The final piece of this story is neighbors’ relationships. Mr. Thai has a strong network of colleagues, young and old, dedicated to service in the region despite their travelling abroad to learn best practices. The university faculty in Long Xuyen and Can Tho work with Australians, Germans, Dutch, and Americans on the intricacies of flood control infrastructure and new rice cultivars. They also conduct outreach and extension with farmers and discuss new partnerships. Our case study for this was My Hoa Hung island, in the river across from Long Xuyen and accessible by ferry. Similar but bigger than Tangier Island in Virginia, My Hoa Hung has its own school, shops, and boatyards. About 120 farmers are organized into a union, which has led a transition from rice to more profitable orchards. They have also expanded their tourist sector, adding accommodations in the form of homestays rather than corporate hotels: here’s the booking site (AirBnB is rare in Vietnam).
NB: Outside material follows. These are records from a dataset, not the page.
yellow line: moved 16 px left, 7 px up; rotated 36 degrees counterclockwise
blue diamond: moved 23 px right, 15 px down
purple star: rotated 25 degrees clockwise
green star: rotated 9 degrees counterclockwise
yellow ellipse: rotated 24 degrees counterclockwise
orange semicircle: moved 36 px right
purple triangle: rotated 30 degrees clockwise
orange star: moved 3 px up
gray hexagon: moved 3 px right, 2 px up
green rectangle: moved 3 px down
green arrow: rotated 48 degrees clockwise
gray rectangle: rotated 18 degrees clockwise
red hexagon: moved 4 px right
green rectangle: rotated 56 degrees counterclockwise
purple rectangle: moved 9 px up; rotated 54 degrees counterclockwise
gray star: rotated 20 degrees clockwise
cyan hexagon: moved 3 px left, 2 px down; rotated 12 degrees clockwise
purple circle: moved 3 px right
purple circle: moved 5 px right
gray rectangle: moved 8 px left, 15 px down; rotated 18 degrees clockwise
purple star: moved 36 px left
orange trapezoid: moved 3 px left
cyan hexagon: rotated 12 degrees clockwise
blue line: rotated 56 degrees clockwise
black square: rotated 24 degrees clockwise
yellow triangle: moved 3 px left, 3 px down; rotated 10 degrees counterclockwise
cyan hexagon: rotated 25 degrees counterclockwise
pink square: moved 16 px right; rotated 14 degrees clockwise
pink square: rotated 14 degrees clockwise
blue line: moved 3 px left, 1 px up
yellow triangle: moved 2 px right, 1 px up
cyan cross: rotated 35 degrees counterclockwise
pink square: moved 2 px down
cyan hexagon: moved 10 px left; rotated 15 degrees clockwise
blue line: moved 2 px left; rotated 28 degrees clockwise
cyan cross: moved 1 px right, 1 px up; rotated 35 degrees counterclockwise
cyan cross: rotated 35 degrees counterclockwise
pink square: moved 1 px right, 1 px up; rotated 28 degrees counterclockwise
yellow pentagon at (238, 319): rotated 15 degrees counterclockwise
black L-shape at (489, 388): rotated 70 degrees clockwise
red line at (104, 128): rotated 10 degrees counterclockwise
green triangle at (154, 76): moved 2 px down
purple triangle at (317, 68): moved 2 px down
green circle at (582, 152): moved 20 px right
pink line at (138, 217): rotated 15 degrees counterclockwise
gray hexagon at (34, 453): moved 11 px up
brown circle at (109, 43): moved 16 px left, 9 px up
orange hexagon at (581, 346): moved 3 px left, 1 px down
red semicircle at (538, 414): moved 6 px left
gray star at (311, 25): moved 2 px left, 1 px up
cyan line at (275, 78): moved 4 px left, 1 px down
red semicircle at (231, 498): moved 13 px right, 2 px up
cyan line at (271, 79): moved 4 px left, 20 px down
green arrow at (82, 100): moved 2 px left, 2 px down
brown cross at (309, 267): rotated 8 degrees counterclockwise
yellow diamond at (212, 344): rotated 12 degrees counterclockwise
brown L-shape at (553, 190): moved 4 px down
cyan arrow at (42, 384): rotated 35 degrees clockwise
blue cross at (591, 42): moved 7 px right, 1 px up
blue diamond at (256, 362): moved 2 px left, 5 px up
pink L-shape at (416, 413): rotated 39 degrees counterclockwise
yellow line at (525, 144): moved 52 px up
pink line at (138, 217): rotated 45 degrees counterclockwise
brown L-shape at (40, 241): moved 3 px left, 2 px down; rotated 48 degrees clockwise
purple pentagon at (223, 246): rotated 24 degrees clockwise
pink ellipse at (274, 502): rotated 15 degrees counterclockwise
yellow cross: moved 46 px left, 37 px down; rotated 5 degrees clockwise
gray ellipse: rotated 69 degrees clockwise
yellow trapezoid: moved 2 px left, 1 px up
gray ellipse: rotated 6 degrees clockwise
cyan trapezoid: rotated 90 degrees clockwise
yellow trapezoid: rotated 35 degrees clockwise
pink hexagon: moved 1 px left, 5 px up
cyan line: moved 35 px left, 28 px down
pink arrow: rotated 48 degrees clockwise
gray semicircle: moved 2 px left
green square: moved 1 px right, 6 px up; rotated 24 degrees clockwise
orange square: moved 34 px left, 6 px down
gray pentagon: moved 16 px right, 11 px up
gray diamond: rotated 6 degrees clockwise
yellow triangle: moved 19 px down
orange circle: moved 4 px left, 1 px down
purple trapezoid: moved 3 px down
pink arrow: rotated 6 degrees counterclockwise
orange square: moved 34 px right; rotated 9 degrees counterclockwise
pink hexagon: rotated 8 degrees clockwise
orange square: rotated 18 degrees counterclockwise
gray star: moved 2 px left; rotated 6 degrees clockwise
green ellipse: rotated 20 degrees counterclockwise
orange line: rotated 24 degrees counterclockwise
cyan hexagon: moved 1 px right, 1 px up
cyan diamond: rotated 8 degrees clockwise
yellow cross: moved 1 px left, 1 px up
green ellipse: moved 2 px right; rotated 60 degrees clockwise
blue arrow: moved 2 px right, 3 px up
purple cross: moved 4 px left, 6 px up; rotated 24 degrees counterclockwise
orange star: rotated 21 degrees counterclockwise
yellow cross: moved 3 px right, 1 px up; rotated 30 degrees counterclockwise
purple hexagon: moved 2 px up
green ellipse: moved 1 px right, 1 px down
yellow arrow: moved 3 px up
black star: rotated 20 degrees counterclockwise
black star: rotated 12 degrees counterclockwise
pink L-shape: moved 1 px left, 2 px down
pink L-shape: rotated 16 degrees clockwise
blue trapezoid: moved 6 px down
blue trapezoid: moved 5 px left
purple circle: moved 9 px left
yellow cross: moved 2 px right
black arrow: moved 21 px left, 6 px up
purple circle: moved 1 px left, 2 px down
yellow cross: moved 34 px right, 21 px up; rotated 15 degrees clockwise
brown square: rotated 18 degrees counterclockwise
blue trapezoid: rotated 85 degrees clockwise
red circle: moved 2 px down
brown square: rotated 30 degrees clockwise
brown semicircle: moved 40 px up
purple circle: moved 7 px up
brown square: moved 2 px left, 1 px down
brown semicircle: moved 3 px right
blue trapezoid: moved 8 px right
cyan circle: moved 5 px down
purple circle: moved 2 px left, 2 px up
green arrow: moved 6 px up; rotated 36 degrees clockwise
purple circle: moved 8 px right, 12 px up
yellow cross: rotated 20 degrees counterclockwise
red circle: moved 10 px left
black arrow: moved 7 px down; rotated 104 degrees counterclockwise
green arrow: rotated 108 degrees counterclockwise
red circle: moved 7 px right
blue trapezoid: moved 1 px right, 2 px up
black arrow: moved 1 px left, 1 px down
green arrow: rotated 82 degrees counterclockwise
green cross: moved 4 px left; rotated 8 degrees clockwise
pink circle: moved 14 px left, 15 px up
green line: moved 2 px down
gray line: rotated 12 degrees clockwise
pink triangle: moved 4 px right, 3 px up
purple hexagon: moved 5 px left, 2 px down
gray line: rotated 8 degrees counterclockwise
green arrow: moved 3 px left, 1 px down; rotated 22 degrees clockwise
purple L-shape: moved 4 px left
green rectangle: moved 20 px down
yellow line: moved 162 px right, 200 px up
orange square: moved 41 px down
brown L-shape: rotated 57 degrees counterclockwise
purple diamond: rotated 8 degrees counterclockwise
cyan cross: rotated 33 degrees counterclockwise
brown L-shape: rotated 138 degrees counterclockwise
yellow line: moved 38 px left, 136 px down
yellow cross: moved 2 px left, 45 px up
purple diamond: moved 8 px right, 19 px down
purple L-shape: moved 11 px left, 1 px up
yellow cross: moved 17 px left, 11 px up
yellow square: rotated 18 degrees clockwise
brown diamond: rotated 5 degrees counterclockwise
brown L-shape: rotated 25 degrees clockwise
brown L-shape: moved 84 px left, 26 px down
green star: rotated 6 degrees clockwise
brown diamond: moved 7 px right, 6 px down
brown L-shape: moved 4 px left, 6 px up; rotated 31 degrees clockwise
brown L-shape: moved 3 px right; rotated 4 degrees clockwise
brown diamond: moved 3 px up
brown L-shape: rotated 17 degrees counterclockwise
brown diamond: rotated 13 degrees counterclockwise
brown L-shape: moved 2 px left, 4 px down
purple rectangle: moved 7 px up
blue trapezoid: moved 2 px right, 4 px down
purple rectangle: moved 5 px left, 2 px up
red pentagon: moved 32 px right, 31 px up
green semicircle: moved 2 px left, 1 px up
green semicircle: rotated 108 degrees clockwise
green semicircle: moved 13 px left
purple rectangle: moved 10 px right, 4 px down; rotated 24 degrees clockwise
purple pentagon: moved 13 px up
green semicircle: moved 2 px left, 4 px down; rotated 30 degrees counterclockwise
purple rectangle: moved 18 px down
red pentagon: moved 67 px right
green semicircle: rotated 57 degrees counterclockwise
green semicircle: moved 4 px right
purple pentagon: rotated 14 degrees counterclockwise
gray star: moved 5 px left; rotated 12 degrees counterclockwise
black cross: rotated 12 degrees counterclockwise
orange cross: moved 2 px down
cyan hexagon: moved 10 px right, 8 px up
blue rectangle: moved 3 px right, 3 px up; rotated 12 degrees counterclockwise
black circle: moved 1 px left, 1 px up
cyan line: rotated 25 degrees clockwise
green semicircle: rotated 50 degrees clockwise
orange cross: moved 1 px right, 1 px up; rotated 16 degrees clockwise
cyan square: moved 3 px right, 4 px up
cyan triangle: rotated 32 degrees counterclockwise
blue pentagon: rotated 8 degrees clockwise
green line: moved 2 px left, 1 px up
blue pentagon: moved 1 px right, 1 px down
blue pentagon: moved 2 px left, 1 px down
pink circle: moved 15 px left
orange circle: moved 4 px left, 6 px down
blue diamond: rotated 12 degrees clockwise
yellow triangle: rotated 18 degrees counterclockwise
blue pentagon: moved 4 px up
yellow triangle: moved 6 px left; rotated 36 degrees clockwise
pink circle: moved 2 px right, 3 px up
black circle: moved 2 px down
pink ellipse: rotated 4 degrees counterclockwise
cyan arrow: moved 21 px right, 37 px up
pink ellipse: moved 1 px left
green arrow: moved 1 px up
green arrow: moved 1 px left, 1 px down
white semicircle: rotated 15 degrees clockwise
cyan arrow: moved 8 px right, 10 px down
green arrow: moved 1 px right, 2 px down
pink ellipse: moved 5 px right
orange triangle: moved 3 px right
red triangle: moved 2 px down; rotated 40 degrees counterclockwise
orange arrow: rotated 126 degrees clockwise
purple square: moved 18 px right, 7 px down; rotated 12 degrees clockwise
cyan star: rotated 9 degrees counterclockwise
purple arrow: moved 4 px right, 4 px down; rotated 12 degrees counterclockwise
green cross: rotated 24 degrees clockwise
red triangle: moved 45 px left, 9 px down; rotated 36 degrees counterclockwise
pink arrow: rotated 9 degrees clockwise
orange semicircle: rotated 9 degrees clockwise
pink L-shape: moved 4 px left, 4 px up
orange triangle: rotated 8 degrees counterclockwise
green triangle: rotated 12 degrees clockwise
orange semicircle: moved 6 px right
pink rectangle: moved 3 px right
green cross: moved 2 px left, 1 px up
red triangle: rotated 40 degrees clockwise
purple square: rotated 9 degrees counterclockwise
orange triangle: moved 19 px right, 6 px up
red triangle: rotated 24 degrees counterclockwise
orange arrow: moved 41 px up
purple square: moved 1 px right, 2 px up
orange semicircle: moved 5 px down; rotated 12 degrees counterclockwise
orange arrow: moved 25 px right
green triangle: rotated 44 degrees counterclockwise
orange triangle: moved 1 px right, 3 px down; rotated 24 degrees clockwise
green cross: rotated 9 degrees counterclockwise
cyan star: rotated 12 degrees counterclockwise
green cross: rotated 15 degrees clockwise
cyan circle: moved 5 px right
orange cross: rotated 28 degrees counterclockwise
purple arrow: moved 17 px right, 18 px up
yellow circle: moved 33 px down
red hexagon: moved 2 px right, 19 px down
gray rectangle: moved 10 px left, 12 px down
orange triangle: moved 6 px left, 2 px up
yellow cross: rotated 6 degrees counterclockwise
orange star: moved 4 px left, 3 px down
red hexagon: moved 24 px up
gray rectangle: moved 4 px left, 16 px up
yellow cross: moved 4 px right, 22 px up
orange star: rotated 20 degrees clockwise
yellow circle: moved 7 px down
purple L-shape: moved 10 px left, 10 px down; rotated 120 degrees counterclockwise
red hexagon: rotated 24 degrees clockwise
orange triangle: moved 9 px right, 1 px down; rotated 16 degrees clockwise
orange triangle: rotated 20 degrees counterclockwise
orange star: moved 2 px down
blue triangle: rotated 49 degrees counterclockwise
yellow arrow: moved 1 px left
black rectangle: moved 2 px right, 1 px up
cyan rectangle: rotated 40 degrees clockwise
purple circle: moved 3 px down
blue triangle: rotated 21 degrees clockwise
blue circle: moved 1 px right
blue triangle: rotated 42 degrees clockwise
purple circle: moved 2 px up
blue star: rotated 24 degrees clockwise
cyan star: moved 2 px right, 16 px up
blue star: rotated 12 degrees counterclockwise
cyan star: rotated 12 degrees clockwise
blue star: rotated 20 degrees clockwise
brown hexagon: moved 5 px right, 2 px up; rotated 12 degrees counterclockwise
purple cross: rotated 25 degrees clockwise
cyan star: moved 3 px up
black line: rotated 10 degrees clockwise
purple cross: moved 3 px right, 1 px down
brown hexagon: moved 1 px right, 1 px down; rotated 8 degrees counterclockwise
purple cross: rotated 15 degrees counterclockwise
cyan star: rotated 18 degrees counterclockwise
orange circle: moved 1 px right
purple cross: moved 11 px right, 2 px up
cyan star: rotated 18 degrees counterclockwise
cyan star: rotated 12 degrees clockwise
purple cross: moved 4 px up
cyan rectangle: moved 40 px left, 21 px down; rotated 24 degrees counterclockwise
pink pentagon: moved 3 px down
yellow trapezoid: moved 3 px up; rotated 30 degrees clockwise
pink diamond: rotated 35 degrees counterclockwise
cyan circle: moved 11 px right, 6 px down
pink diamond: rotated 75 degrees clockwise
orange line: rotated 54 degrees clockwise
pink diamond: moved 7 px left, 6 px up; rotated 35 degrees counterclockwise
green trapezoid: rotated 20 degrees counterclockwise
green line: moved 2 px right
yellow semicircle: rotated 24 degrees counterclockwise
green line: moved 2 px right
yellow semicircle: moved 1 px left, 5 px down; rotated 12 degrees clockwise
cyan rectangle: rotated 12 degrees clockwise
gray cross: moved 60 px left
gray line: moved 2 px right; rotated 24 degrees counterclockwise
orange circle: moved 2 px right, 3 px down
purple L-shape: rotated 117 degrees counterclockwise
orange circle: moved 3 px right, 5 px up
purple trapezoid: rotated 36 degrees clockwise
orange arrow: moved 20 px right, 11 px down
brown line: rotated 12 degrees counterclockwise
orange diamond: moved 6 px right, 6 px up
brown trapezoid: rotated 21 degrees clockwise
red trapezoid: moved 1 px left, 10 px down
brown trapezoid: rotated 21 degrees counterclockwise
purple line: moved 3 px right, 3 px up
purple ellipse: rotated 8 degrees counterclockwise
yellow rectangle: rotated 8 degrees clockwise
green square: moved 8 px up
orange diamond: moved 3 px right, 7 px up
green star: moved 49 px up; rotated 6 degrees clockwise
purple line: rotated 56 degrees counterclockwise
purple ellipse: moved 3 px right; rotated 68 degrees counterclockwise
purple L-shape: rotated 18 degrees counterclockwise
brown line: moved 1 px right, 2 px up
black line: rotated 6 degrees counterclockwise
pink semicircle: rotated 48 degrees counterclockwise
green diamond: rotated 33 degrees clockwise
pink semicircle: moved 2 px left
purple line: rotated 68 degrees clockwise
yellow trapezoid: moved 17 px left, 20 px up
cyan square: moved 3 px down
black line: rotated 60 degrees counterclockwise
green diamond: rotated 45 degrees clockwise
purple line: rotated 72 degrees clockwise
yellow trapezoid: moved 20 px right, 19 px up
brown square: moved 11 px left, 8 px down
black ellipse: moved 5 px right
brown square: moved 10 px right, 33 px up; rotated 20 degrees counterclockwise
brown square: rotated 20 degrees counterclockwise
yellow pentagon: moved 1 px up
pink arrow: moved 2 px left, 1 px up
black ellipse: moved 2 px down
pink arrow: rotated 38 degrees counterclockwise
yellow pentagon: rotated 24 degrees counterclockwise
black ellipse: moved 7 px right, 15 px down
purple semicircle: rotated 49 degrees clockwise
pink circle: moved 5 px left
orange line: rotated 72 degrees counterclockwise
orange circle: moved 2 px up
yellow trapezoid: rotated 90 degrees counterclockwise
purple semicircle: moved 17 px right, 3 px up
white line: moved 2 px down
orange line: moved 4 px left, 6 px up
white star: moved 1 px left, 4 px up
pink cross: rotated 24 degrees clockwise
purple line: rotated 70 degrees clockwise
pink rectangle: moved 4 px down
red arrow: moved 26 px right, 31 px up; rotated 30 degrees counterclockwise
The main tourist attraction, oriented to Vietnamese, is the birthplace and memorial of Ton Duc Thang, the first president after Ho Chi Minh. Thang has a mixed historical record in the difficult period 1969-80, but the symbolism of the place felt powerful all the same. It reminded me of Monticello in Virginia. I admired a collection of driftwood carvings, formal gardens, and a presidential monument in the style of a Buddhist shrine. The land and the water shape us, as we shape them. The places we love inspire us to service.